* _Written exercise_
Return, word for word, the part of the passage on personal space below that opens with the words containing "I think it would" and closes with "influenced my children.".

Maybe it’s because I grew up in Texas. I love having a spacious house and neighborhood. I love the expanse of the beach, the height of the mountains and the vastness of Texas. But far more important to me than physical space is the non-tangible space of privacy and solitude.
I think it would be easy for me to build a protective wall around myself to make sure that I had plenty of emotional space. So the Lord has constantly sent people into my life–usually people I love–to challenge both my physical and emotional space.
Over the years God has sent several people to live with us and challenge my space. First there was my father-in-law. Then at two different times, my brother-in-law. His different values really pushed me, especially as he influenced my children.
Certainly children filled lots of space–and Debbie and Michelle were great tools in God’s hand for my growth. Josh was an incredible “space invader.” The noise and mess that he and his friends generated seemed to fill the entire house. And his need for constant supervision and encouragement frequently pressed my time and my emotions. Now my precious grandchildren are doing it all over again.
For a while my mother-in-law lived with us. She brought lots of pleasure and lots of help, but her neediness could also be a challenge. Then there are the friends I love and care for, many of whom have needs. I care—very much. I love—deeply. But sometimes I just want to escape. I want some space.
There’s so much that the Lord seems to want to do in my life in this arena, and I am a very slow learner. Certainly it’s okay for me to establish a protective space with appropriate boundaries, both physically and emotionally, but even that will be infringed on sometimes.

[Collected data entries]

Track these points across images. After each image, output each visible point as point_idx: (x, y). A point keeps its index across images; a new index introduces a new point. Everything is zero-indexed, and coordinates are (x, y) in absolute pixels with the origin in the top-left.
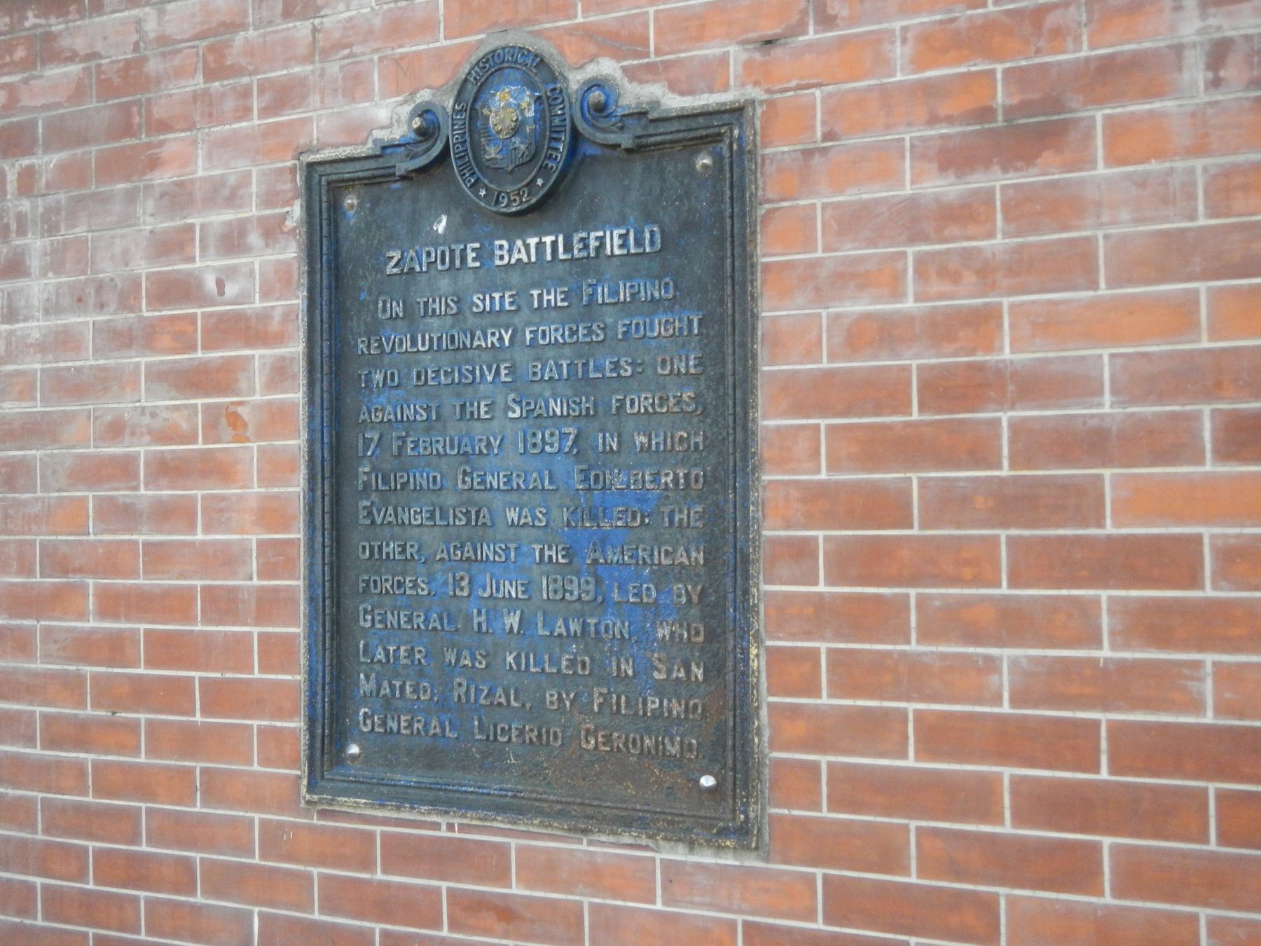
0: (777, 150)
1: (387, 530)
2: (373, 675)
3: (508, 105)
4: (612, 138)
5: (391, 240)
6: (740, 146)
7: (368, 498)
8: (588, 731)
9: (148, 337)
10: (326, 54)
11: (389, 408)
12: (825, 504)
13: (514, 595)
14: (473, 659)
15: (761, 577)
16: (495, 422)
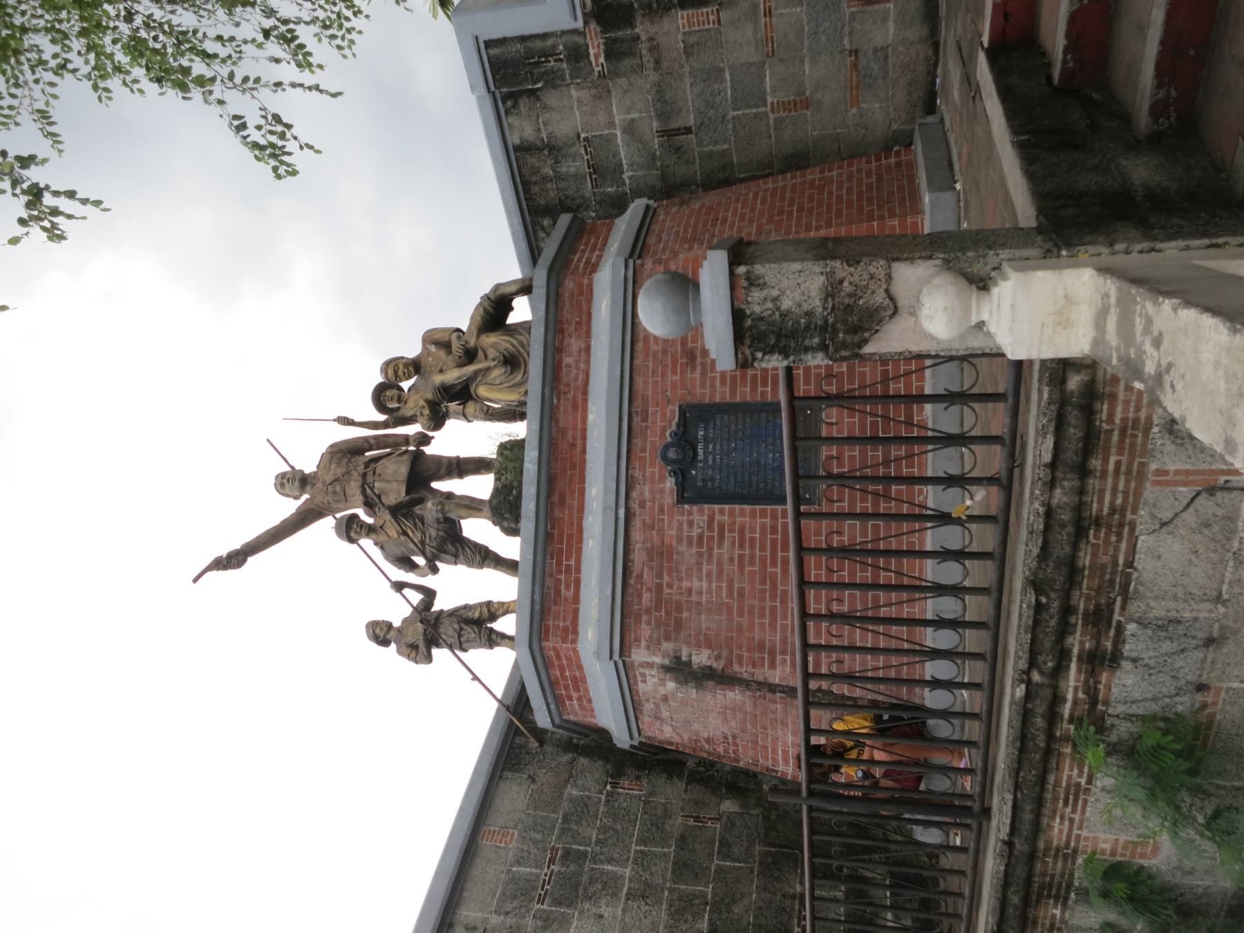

* _Solution for this problem_
I think it would be easy for me to build a protective wall around myself to make sure that I had plenty of emotional space. So the Lord has constantly sent people into my life–usually people I love–to challenge both my physical and emotional space.
Over the years God has sent several people to live with us and challenge my space. First there was my father-in-law. Then at two different times, my brother-in-law. His different values really pushed me, especially as he influenced my children.